The boundary review should be social engineering agnostic. The priorities are simple and can be summarized as:
1) Contiguous, compact boundaries. This priority is meet with the boundary can be completely drawn without lifting a pen and the ratio of the circumference of a district and its total area should be as small as possible.
2) Bus routes shall not exit a school boundary.
3) Subdivisions, as defined by the Fairfax County Deed Book plats, shall not be divided unless the total population of a subdivision is greater than the school being fed. Example: the Crosspoint community in southern Fairfax.
4) Boundaries shall be drawn in accordance with projected population densities and compositions as well as operational school capacities (to include renovations and future builds) for the year 2034, so that we don’t have overcrowded schools that necessitate off cycle redistricting.
5) School boundaries and pyramids shall be such that a single school board representative represents all students in a given school, excluding AAP feeders, IB feeders and TJ.
The method used to achieve the new boundary definitions is simple. The average of a 10,000 run Montecarlo simulation to define the school boundaries using each school as the starting point for a boundary and growing the boundary until the projected 2034 capacity level of the school is reached.

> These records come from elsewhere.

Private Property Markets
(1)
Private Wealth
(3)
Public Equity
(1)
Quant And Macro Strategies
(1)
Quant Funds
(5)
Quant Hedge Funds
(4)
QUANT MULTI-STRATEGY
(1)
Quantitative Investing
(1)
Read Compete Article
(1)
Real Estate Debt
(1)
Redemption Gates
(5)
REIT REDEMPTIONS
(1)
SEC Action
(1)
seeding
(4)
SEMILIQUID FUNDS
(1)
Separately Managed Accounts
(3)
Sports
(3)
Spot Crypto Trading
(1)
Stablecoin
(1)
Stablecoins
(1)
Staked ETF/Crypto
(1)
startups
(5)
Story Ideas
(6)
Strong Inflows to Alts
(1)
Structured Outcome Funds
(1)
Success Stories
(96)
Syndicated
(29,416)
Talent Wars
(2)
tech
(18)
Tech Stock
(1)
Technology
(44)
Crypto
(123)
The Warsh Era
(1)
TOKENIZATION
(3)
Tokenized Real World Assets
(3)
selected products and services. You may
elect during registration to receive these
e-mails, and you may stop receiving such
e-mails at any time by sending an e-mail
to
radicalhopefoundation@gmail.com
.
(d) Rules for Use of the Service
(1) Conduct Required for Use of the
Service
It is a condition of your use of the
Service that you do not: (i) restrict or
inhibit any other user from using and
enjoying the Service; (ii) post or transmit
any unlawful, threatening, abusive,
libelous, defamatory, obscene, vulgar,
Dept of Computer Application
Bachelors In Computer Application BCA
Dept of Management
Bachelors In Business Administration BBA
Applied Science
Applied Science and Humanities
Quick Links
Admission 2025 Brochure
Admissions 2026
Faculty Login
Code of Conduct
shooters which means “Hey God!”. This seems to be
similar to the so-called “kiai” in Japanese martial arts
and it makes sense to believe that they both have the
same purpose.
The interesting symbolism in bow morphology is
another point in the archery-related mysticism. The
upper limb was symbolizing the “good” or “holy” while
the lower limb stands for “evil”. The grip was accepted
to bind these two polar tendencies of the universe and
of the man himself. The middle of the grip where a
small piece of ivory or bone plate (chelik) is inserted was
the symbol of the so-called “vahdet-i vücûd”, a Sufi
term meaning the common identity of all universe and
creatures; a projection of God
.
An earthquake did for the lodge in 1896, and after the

Politics, social engineering, and especially EQUITY have no business in this simple resource allocation problem. THIS IS SIMPLE SYSTEMS ENGINEERING.
The bullet points are from the community feedback, and not from the School Board. The author of this blog chose to feature “equity” first, but that was just one of many issues identified by community members (I was there) and there was absolutely no consensus that “equity” should be the top priority.
The summary also omits that some noted during the breakout sessions that FCPS should come out with an updated renovation queue before it starts moving kids around (which you appear to allude to), and that there should be clear and objective criteria for changing boundaries.
To quote from the article: “David Irwin of Thru Consulting, which was hired by FCPS to oversee the boundary study, outlined the four priorities identified by the school board:
Ensure equitable access to programs and facilities.”
Equity is FCPS’s priority #1 and this needs to be remedied.